→ **Extract provided**
****

(A few days ago I decided to investigate implementing IQueryable provider. The first reference I always find for this task is Matt Waren's blog post

http://blogs.msdn.com/b/mattwar/archive/2007/07/30/linq-building-an-iqueryable-provider-part-i.aspx

There's nothing wrong with Matt's post except that personally I found that even though it's the 3rd time I've looked at his introduction, it's very hard to understand what he's saying. So for me, and for everyone like me, I'm writing an alternative introduction post. It doesn't replace his series in any way, I just think that if are going to read his series, also reading this can help with some of the concepts.)

Fact #1: If you really want to do a custom IQueryable where you provide the execution logic, there are actually two interfaces to implement. IQueryable and IQueryProvider.

But, and here is the counter-fact: if you don't really want to do a custom IQueryable with lots of fancy execution logic, you just need to implement IQueryable to satisfy some inheritance rules, then you can do the quick and dirty IQueryable<T> implementation where you forward the calls to some other IQueryable like EnumerableQuery<T> like this:

IQueryable<T> _queryable = new EnumerableQuery<T>(_data); // _data is an IEnumerable of the dataset

 

public Type ElementType

{

get { return typeof(T); }

}

 

public Expression Expression

{

get { return _queryable.Expression; }

}

 

public IQueryProvider Provider

{

get { return _queryable.Provider; }

}

Fact #2: There are two common varieties of objects which implement IQueryable: Leafs and Branches.

Or Terms and Expressions. Same idea. Either way…

Fact #3: An IQueryable is an Expression.

As in a System.Linq.Expressions Expression<T>.

An IQueryable is exactly notionally equivalent to some expression (which is a piece of code), that might either look like this:

var tempQueryable = (IQueryable)BLARG;

or it might look like this:

var tempQueryable = BLARG.Where(x => x.IsNice);

In the first case the IQueryable is BLARG, or to put it another way, it is the trivial expression returning BLARG.

In the second case, the IQueryable is created from a non-trivial expression: Where(x => x.IsNice) acting on BLARG. The method which created this expression is* the IQueryable.Where() extension method.

We can think of the first one as a leaf node in the tree, or an expression term. We can think of the second as a branch in the tree (the expression tree), or a non-trivial expression.

You can retrieve 'the' expression that the IQueryable represents from the IQueryable itself, by calling IQueryable.Expression.

Once we understand this fact, we can ask ourselves why do we need the IQueryable class at all, why are we not just using Expressions themselves? Well,

  • Reason #1: an IQueryable binds with it one other very important fact which is knowledge of how to execute (or interpret) the expression. This is IQueryable.Provider.
  • Reason #2: the IQueryable doesn't literally have to return the exact same expression as it was created with. It just has to be something that is logically the same and evaluates to the same result, and that the QueryProvider knows how to work with.

Fact #4: Everything you do with IQueryables until you enumerate them is just building more and expressions.

****

→ **The task**
Using the post on implementing an IQueryable provider, answer these questions:
(a) Which two interfaces does a custom IQueryable with its own execution logic require?
(b) What two names does the post give to the common varieties of objects that implement IQueryable?
(c) Which property returns the expression that an IQueryable represents?

(Dataset excerpts)
****

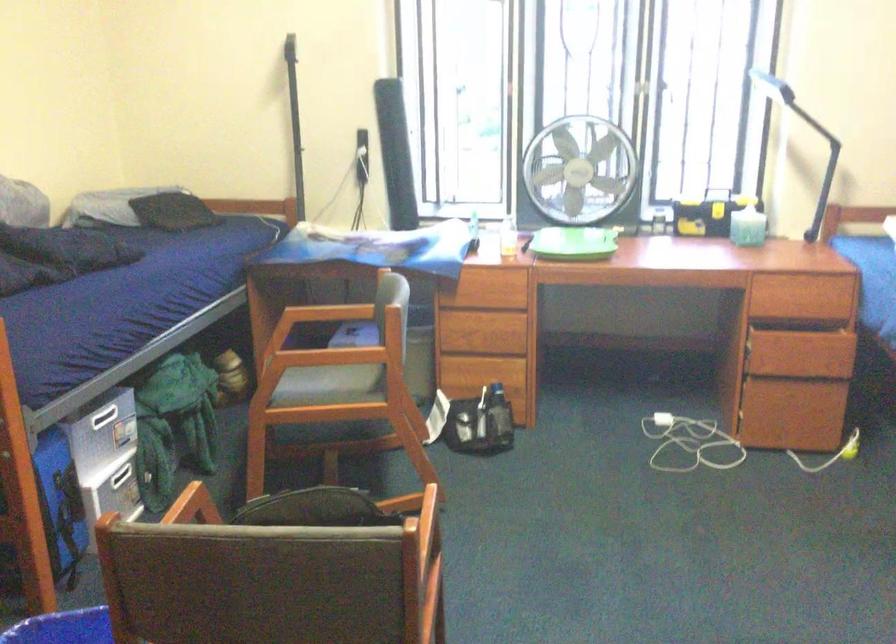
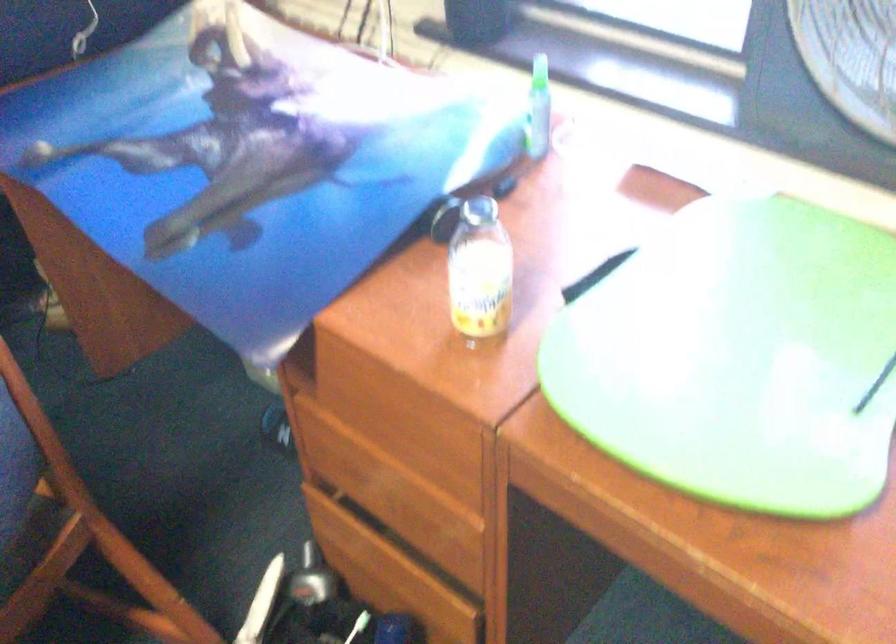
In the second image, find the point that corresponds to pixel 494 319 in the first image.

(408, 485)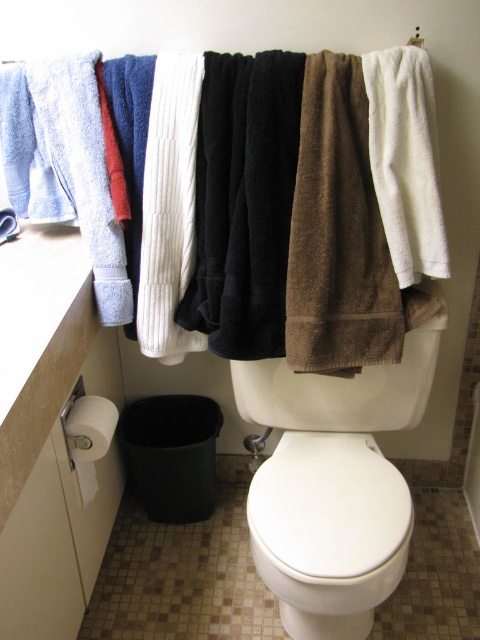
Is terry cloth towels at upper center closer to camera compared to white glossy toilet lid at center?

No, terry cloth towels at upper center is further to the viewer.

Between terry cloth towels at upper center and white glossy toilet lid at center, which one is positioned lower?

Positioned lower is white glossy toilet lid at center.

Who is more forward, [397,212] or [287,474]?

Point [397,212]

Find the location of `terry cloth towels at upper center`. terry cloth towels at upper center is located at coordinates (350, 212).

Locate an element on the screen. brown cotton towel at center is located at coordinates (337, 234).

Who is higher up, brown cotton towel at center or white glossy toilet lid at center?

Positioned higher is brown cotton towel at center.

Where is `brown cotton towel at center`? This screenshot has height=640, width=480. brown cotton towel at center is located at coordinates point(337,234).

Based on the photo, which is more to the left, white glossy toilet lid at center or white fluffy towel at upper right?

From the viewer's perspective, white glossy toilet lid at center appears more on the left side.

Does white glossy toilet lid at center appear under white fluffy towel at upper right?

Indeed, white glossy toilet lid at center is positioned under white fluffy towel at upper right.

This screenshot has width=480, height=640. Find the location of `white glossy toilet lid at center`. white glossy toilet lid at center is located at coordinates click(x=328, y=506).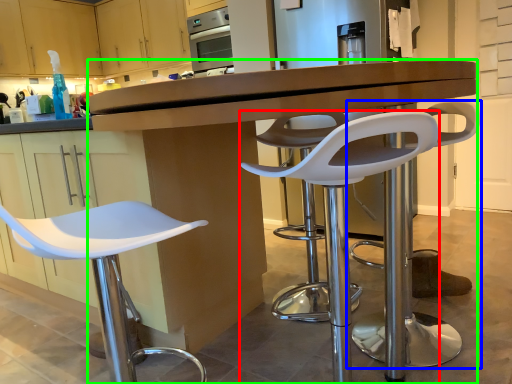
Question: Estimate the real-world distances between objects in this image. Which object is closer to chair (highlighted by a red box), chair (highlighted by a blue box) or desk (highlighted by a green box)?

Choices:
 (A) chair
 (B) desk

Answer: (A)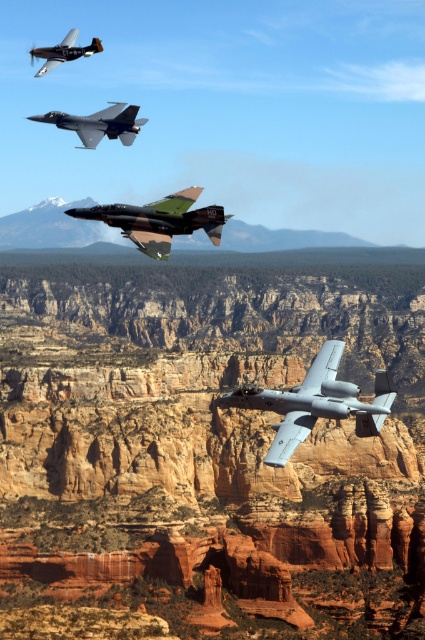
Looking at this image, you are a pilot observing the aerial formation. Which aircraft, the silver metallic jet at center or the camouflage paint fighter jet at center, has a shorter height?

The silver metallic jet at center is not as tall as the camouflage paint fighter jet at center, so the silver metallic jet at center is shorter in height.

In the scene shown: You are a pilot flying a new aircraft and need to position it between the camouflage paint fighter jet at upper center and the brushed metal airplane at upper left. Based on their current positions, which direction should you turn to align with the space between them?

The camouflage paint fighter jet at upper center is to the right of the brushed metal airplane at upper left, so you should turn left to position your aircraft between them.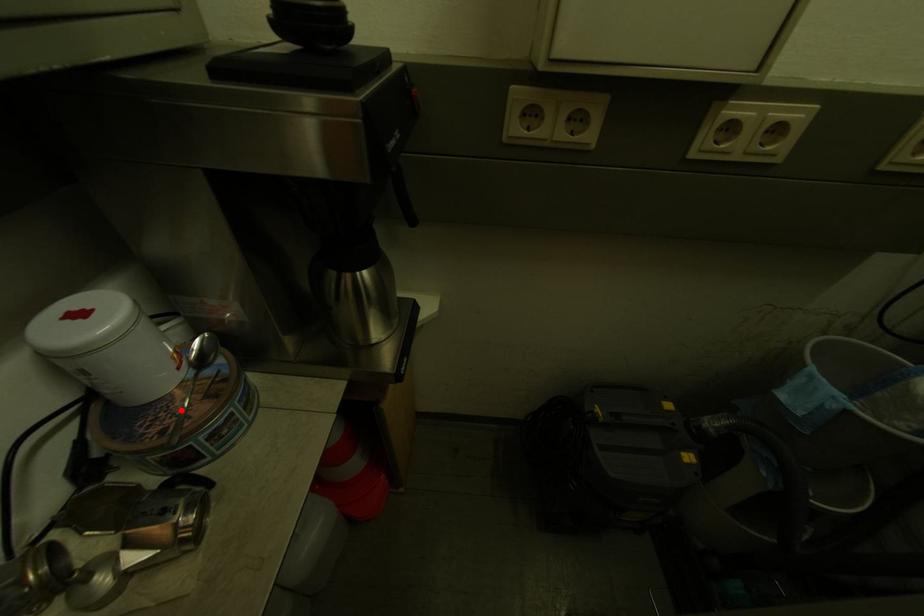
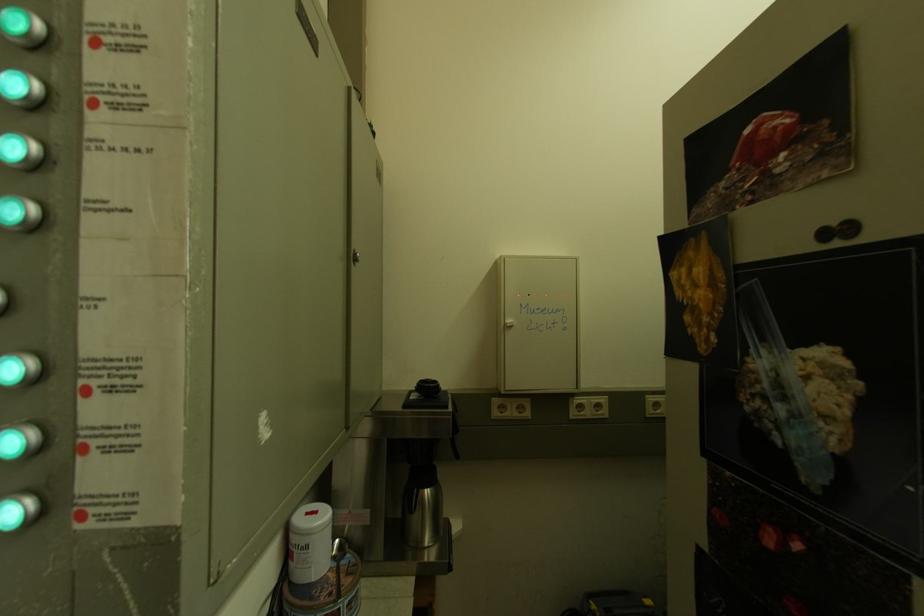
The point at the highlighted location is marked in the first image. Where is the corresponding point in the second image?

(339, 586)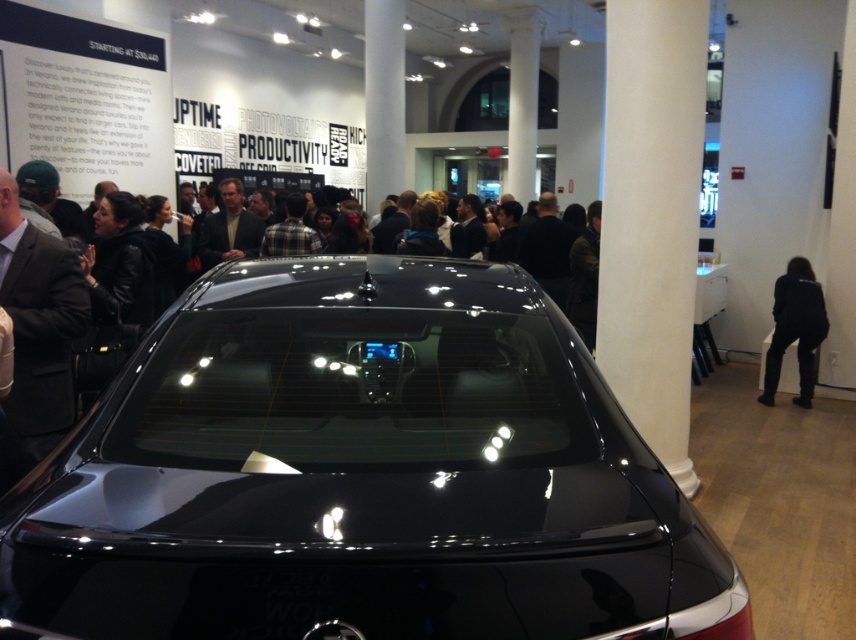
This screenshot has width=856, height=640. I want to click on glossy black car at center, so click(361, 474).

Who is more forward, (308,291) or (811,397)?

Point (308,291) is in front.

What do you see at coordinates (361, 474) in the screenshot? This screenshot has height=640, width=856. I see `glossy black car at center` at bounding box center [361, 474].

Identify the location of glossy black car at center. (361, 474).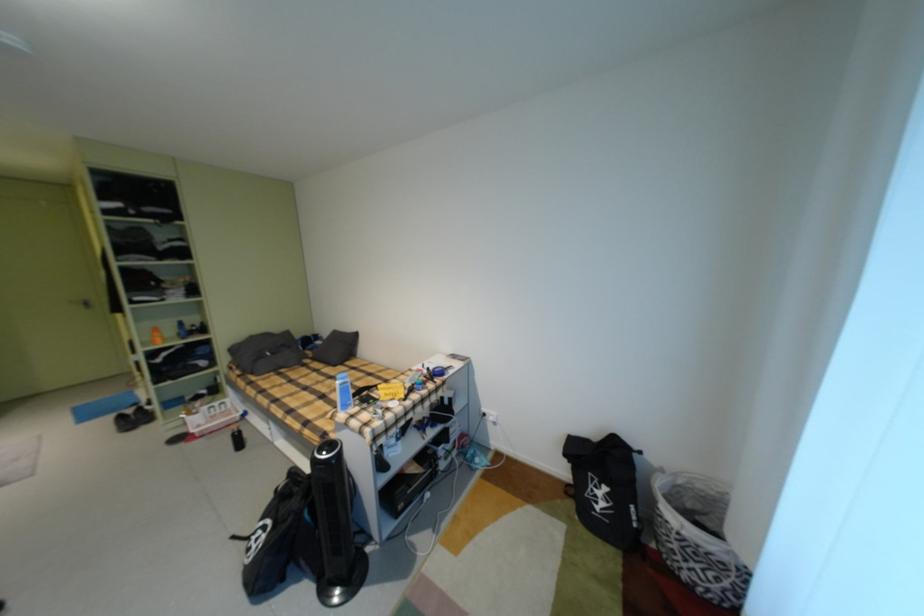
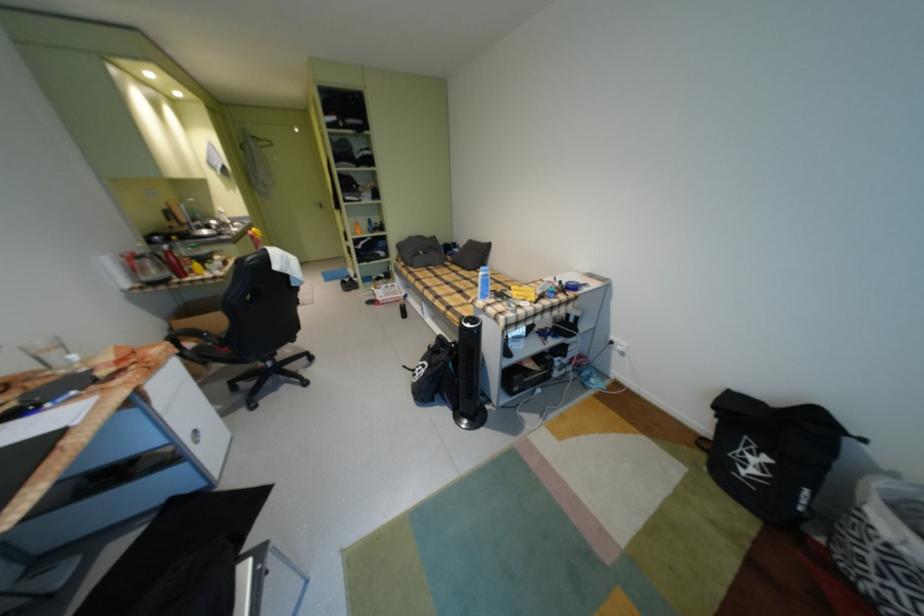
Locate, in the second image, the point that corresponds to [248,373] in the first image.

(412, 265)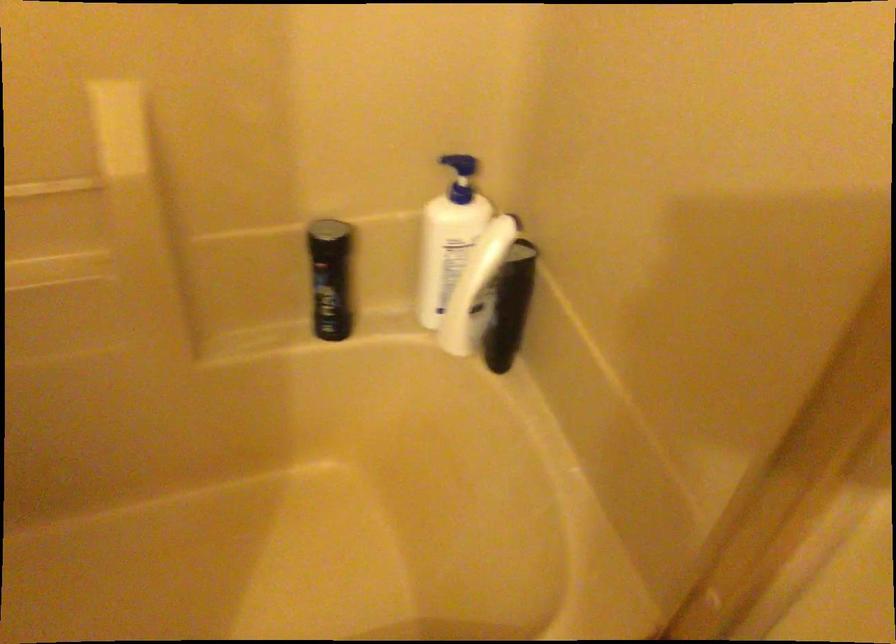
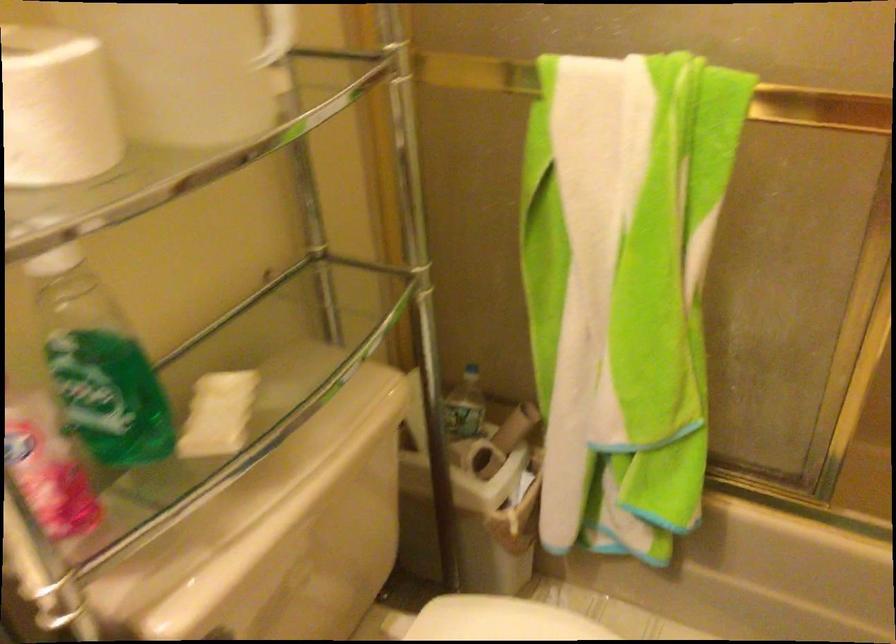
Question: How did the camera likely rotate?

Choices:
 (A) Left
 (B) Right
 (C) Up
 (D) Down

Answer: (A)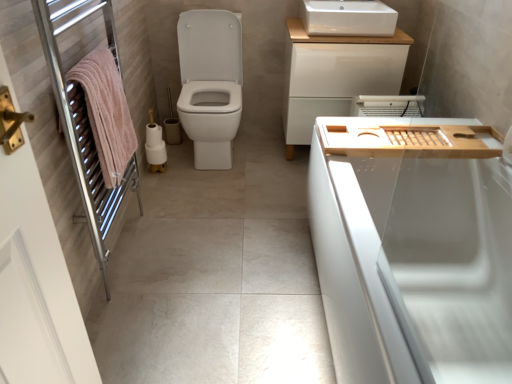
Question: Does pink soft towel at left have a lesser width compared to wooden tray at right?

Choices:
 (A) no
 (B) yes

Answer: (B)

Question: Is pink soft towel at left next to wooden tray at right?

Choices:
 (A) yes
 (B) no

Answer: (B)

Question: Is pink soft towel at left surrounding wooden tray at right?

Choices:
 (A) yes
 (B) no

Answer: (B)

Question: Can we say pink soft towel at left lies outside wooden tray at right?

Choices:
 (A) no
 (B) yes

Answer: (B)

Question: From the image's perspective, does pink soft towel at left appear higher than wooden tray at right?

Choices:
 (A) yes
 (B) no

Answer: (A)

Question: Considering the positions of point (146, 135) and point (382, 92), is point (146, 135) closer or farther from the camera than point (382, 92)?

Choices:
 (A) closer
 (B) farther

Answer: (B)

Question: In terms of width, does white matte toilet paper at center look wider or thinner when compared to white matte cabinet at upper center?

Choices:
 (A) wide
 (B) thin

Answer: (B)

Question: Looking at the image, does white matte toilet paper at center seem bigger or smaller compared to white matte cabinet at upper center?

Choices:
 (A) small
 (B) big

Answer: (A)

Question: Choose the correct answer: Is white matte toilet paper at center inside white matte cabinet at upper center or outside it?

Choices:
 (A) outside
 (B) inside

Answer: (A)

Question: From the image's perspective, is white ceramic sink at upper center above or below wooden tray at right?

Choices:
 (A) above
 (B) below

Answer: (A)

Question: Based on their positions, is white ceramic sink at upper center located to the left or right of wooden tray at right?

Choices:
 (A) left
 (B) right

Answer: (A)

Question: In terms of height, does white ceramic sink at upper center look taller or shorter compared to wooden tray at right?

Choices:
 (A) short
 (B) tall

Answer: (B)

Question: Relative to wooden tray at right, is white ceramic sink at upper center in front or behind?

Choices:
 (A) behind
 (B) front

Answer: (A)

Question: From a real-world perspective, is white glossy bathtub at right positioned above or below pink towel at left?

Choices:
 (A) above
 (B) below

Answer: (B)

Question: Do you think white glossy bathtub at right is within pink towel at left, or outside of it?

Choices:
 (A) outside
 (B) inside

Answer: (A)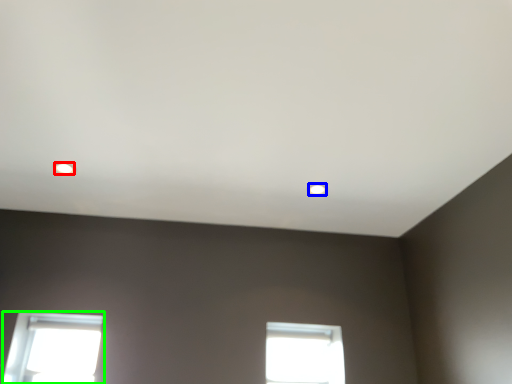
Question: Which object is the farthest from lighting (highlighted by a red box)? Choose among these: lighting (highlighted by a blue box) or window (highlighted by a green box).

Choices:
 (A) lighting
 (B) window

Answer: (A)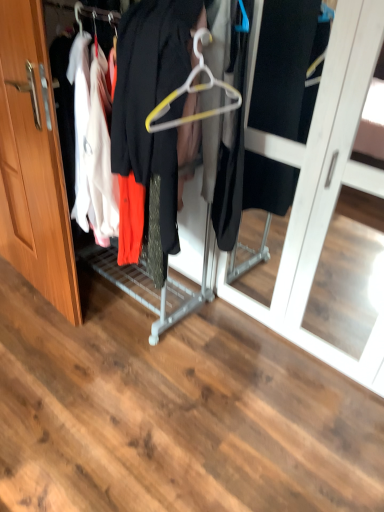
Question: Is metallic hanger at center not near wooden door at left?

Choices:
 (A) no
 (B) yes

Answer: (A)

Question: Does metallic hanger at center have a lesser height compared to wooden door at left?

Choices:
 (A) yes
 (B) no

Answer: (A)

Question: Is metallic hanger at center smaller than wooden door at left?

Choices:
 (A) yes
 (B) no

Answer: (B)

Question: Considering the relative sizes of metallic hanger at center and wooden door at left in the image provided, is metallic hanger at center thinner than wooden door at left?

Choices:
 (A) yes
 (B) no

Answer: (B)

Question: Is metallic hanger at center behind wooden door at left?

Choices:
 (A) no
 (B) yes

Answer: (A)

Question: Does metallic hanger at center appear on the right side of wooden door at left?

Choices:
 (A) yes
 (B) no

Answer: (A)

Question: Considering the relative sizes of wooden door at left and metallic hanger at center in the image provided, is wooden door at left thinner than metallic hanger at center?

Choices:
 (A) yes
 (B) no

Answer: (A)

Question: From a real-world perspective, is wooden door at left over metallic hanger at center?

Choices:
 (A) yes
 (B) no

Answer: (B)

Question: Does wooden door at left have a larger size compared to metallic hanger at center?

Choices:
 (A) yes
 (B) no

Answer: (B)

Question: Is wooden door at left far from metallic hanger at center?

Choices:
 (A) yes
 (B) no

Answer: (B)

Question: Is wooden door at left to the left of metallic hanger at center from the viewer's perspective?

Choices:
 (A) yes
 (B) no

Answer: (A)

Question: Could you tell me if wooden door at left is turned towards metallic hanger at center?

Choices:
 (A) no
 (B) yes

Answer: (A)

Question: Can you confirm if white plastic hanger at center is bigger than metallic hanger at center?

****

→ **Answer area**
(a) IQueryable and IQueryProvider.
(b) Leafs and Branches, also called Terms and Expressions.
(c) IQueryable.Expression.